*HOW TO COMPLETE THIS TASK*. Check which lines of the entries that follow hold "linejoin", then give the number of those lines and nothing more.
BEGIN INPUT MATERIAL
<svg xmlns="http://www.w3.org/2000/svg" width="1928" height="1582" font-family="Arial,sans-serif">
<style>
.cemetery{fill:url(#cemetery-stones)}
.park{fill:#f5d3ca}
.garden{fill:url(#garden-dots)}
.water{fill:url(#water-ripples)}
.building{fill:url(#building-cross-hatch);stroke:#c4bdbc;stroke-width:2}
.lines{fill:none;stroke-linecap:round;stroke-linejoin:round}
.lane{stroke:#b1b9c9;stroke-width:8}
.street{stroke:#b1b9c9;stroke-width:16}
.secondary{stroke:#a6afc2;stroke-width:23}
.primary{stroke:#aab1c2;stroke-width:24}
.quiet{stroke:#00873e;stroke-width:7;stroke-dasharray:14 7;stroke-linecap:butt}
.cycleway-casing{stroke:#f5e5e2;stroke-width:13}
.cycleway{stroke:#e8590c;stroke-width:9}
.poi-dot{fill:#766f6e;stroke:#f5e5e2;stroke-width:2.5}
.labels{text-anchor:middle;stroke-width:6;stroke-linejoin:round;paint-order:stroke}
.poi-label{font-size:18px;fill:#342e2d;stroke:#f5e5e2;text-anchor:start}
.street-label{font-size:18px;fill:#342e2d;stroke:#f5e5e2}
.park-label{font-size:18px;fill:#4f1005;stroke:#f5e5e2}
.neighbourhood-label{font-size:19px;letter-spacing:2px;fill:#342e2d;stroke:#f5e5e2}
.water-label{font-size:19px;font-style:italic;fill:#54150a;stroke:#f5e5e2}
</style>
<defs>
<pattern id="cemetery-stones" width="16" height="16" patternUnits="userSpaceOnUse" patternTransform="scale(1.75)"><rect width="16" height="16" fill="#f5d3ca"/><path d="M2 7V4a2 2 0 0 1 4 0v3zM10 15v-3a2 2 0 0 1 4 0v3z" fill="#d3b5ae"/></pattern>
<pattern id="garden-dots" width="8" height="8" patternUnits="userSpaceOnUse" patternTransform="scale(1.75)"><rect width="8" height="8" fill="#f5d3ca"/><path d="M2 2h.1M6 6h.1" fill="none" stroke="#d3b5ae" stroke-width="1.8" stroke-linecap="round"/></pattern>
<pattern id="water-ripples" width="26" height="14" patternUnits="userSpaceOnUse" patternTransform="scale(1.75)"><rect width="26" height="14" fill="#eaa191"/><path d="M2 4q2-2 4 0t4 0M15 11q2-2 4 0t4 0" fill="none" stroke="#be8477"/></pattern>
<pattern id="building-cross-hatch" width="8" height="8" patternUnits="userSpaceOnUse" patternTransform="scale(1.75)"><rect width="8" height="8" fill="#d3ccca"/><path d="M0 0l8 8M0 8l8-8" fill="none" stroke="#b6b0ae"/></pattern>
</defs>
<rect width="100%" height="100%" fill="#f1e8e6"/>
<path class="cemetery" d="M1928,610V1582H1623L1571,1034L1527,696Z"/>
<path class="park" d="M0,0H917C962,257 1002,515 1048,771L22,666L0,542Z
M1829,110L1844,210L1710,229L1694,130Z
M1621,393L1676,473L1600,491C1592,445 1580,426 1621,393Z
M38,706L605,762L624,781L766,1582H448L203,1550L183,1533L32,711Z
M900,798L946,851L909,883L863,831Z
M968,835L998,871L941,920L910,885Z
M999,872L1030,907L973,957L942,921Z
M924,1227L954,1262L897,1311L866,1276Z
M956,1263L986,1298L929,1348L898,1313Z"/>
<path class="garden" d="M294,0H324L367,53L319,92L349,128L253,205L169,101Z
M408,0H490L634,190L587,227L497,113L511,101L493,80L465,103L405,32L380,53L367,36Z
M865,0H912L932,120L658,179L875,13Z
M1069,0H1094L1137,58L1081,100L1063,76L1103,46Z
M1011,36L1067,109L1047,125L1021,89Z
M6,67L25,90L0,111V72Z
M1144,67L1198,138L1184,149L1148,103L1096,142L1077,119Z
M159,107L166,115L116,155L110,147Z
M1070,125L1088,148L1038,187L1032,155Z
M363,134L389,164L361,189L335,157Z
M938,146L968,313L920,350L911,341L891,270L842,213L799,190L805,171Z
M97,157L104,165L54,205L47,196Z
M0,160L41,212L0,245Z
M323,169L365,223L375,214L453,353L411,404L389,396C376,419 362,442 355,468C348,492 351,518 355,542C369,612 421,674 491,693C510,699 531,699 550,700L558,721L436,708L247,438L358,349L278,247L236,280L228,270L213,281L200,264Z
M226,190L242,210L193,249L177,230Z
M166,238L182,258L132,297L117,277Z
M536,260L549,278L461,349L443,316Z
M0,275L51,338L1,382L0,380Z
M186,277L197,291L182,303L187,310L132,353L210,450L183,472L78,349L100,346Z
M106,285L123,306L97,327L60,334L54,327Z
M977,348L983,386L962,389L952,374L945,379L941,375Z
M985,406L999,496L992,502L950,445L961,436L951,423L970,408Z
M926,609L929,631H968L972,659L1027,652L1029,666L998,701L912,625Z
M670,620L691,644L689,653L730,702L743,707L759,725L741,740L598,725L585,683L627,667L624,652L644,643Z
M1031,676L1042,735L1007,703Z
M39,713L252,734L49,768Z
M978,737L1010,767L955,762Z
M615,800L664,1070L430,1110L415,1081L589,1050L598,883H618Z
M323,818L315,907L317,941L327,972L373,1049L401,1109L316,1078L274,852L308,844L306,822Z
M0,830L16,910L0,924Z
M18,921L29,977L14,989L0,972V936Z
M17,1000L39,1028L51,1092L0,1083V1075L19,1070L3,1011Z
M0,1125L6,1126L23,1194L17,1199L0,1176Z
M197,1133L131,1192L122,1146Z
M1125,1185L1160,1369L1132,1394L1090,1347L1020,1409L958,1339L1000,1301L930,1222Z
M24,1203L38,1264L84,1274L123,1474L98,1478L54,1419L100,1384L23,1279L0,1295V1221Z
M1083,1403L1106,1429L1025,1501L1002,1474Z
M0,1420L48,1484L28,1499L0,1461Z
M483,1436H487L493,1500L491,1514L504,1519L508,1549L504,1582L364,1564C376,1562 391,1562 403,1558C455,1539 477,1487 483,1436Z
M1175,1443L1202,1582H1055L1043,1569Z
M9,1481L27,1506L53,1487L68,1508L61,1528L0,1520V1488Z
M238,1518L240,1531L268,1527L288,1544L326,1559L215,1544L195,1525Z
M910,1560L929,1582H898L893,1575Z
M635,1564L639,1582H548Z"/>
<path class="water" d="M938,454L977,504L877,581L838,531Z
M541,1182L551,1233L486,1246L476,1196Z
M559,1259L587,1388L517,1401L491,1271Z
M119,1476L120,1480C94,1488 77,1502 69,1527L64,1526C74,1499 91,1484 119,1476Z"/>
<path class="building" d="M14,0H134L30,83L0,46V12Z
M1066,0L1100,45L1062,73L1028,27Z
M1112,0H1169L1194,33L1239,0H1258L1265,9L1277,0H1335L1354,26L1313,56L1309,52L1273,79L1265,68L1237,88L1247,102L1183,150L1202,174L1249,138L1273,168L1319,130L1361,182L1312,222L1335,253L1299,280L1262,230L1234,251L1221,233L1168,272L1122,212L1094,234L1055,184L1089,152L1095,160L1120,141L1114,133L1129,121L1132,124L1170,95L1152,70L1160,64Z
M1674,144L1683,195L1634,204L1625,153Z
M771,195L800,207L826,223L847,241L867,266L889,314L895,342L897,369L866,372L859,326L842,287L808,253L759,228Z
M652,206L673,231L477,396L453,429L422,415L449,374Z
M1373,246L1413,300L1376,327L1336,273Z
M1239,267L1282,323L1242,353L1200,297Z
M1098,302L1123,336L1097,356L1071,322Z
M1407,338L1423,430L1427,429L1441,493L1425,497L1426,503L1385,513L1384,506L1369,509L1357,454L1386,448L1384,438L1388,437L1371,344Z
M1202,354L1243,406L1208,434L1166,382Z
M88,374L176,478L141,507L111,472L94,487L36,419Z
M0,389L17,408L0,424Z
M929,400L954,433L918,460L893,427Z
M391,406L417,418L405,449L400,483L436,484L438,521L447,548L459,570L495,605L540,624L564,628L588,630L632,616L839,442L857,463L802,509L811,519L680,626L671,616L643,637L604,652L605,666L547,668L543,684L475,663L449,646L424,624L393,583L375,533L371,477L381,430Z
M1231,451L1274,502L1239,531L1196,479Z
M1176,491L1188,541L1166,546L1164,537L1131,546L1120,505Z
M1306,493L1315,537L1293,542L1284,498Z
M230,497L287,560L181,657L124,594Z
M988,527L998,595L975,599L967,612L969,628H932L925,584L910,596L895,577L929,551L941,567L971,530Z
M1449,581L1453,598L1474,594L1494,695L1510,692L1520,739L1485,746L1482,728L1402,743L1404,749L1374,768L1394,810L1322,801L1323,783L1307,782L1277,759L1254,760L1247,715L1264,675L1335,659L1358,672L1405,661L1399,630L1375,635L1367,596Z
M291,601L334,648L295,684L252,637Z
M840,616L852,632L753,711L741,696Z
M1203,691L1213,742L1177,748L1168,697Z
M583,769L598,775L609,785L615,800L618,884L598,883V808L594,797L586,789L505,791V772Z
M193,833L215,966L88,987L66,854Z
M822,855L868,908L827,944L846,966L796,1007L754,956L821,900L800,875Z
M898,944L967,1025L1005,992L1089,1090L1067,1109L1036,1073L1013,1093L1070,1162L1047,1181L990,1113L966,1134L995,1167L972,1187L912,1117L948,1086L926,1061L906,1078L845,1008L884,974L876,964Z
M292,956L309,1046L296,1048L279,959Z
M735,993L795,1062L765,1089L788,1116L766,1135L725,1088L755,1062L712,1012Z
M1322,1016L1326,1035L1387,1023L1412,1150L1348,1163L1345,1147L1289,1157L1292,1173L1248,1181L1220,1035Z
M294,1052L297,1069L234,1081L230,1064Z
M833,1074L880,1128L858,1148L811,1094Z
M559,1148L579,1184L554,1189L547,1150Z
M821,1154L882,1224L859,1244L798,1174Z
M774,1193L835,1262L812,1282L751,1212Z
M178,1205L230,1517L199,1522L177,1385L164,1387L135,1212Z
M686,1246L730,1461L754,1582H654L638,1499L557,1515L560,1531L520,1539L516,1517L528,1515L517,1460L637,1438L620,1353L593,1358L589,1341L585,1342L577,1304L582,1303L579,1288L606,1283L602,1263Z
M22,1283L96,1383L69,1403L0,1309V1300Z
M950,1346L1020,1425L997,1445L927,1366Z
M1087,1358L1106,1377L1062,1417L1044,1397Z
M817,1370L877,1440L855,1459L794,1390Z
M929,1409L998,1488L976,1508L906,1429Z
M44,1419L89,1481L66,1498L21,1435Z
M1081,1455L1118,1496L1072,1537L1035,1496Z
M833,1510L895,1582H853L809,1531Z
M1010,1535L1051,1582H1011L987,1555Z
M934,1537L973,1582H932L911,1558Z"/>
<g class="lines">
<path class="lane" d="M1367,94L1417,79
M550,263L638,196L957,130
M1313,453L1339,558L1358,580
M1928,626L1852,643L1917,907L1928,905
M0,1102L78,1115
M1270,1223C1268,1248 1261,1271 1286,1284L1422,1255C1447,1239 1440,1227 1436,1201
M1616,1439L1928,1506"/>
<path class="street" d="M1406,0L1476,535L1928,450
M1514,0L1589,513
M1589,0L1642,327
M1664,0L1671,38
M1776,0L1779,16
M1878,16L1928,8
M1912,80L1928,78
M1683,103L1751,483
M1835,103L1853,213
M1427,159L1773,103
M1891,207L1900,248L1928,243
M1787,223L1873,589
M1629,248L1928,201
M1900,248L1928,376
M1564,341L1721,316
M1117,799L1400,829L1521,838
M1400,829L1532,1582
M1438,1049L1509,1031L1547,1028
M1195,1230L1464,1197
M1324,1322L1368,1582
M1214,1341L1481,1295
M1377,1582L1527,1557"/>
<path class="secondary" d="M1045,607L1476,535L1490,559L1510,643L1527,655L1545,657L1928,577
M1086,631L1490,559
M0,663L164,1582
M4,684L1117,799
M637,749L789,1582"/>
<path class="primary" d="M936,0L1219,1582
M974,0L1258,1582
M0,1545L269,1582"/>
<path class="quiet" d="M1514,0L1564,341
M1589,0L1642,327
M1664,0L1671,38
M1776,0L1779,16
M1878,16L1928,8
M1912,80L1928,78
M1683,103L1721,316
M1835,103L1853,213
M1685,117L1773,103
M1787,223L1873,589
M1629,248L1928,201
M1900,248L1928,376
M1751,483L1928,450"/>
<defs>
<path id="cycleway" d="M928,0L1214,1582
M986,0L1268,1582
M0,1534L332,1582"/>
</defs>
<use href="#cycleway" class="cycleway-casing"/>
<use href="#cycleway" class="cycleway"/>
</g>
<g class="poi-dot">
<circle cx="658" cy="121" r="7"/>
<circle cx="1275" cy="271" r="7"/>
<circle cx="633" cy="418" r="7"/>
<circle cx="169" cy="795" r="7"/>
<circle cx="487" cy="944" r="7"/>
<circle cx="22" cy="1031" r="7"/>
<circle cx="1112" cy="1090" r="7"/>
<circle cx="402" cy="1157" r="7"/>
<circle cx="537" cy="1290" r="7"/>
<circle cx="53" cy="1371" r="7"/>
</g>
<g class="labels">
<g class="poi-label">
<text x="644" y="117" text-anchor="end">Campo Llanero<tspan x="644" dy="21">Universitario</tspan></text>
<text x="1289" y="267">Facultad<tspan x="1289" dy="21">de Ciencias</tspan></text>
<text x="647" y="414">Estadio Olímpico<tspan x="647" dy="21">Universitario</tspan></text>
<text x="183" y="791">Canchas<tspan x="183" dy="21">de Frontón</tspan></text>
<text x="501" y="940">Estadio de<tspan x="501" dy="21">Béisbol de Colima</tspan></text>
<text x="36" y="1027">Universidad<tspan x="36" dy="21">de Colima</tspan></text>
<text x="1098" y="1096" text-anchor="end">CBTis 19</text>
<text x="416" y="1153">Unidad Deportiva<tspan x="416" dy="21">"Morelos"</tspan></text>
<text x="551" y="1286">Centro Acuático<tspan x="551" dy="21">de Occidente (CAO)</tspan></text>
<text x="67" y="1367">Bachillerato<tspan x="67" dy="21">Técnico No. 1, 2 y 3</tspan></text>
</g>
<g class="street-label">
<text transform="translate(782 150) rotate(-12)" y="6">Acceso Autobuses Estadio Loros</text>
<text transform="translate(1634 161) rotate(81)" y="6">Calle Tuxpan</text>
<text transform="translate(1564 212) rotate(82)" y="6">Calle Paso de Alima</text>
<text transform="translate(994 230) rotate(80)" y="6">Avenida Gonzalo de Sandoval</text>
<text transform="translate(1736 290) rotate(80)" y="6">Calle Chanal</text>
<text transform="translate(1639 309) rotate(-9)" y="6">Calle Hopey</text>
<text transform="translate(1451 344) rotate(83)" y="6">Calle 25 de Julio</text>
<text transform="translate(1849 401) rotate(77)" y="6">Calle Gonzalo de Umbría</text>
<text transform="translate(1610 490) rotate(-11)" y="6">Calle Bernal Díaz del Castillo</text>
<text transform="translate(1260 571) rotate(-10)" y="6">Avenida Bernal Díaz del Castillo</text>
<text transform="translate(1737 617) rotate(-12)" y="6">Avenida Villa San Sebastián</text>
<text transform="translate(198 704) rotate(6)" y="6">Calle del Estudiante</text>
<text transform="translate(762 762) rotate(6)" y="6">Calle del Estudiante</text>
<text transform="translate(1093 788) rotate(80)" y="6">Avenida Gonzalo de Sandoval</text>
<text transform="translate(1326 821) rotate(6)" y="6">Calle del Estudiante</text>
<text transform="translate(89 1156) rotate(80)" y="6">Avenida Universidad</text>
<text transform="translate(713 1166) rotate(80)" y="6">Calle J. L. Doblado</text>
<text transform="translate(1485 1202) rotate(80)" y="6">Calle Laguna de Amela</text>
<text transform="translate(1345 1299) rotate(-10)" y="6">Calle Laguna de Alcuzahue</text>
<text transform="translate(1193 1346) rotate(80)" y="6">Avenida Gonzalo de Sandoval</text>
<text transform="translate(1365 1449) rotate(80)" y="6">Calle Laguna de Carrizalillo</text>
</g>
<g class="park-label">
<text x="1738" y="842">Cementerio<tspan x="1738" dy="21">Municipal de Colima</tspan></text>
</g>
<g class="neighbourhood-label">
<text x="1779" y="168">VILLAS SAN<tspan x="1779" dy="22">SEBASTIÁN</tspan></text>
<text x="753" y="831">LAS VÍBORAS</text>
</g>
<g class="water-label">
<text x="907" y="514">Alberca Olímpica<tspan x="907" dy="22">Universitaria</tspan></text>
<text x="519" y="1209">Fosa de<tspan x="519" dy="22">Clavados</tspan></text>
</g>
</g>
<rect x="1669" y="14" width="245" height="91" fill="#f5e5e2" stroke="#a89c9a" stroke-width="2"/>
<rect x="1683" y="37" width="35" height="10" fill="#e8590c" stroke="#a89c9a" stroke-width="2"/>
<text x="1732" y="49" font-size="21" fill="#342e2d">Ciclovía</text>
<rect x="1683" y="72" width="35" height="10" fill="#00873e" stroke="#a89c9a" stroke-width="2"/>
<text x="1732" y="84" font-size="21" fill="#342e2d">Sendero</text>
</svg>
END INPUT MATERIAL
*WRITTEN RESPONSE*. 2